- DESCRIPTION OF THE TASK
Omit all images, then repeat exactly the lines below from the one containing "Python doesn't share" through the one containing "You'll need to", both ends included.

Saved entries
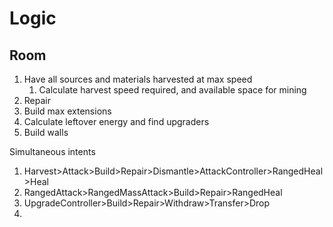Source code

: # Logic
## Room
1. Have all sources and materials harvested at max speed
    1. Calculate harvest speed required, and available space for mining
2. Repair
3. Build max extensions
4. Calculate leftover energy and find upgraders
5. Build walls

Simultaneous intents
1. Harvest>Attack>Build>Repair>Dismantle>AttackController>RangedHeal>Heal
2. RangedAttack>RangedMassAttack>Build>Repair>RangedHeal
3. UpgradeController>Build>Repair>Withdraw>Transfer>Drop
4. 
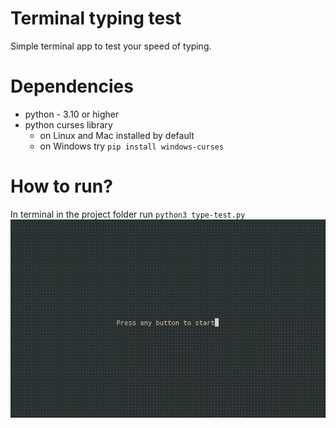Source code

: # Terminal typing test

Simple terminal app to test your speed of typing.

# Dependencies
- python - 3.10 or higher
- python curses library
    - on Linux and Mac installed by default
    - on Windows try `pip install windows-curses`

# How to run?
In terminal in the project folder run `python3 type-test.py`
![](https://github.com/findraj/terminal-typing-test/blob/main/example.gif)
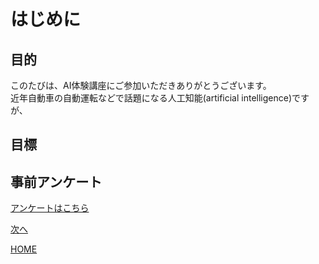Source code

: # はじめに

## 目的

このたびは、AI体験講座にご参加いただきありがとうございます。  
近年自動車の自動運転などで話題になる人工知能(artificial intelligence)ですが、  


## 目標



## 事前アンケート

[アンケートはこちら](url)

[次へ](2.md)


[HOME](index.md)
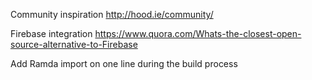 Community inspiration
http://hood.ie/community/

Firebase integration
https://www.quora.com/Whats-the-closest-open-source-alternative-to-Firebase

Add Ramda import on one line during the build process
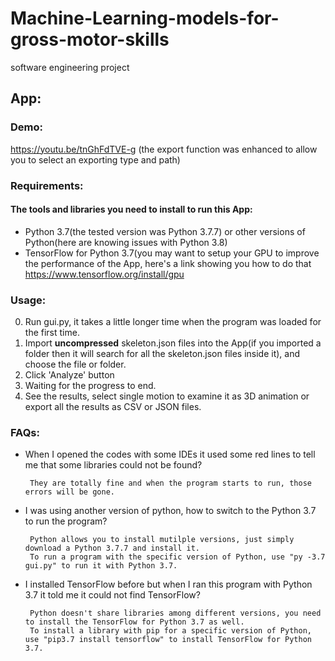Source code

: # Machine-Learning-models-for-gross-motor-skills
software engineering project

## App:
### Demo:
https://youtu.be/tnGhFdTVE-g (the export function was enhanced to allow you to select an exporting type and path)

### Requirements:
#### The tools and libraries you need to install to run this App:
* Python 3.7(the tested version was Python 3.7.7) or other versions of Python(here are knowing issues with Python 3.8)
* TensorFlow for Python 3.7(you may want to setup your GPU to improve the performance of the App, here's a link showing you how to do that https://www.tensorflow.org/install/gpu

### Usage:
0. Run gui.py, it takes a little longer time when the program was loaded for the first time.
1. Import **uncompressed** skeleton.json files into the App(if you imported a folder then it will search for all the skeleton.json files inside it), and choose the file or folder.
2. Click 'Analyze' button
3. Waiting for the progress to end.
4. See the results, select single motion to examine it as 3D animation or export all the results as CSV or JSON files.

### FAQs:
* When I opened the codes with some IDEs it used some red lines to tell me that some libraries could not be found?
  
       They are totally fine and when the program starts to run, those errors will be gone.
         
* I was using another version of python, how to switch to the Python 3.7 to run the program?
  
       Python allows you to install mutilple versions, just simply download a Python 3.7.7 and install it.
       To run a program with the specific version of Python, use "py -3.7 gui.py" to run it with Python 3.7.
         
* I installed TensorFlow before but when I ran this program with Python 3.7 it told me it could not find TensorFlow?
  
       Python doesn't share libraries among different versions, you need to install the TensorFlow for Python 3.7 as well.
       To install a library with pip for a specific version of Python, use "pip3.7 install tensorflow" to install TensorFlow for Python 3.7.


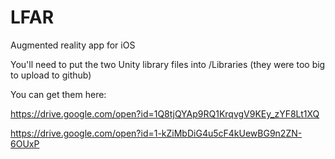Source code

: # LFAR
Augmented reality app for iOS

You'll need to put the two Unity library files into /Libraries (they were too big to upload to github)

You can get them here:

https://drive.google.com/open?id=1Q8tjQYAp9RQ1KrqvgV9KEy_zYF8Lt1XQ

https://drive.google.com/open?id=1-kZiMbDiG4u5cF4kUewBG9n2ZN-6OUxP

- REPLY
       Python doesn't share libraries among different versions, you need to install the TensorFlow for Python 3.7 as well.
       To install a library with pip for a specific version of Python, use "pip3.7 install tensorflow" to install TensorFlow for Python 3.7.


Source code

: # LFAR
Augmented reality app for iOS

You'll need to put the two Unity library files into /Libraries (they were too big to upload to github)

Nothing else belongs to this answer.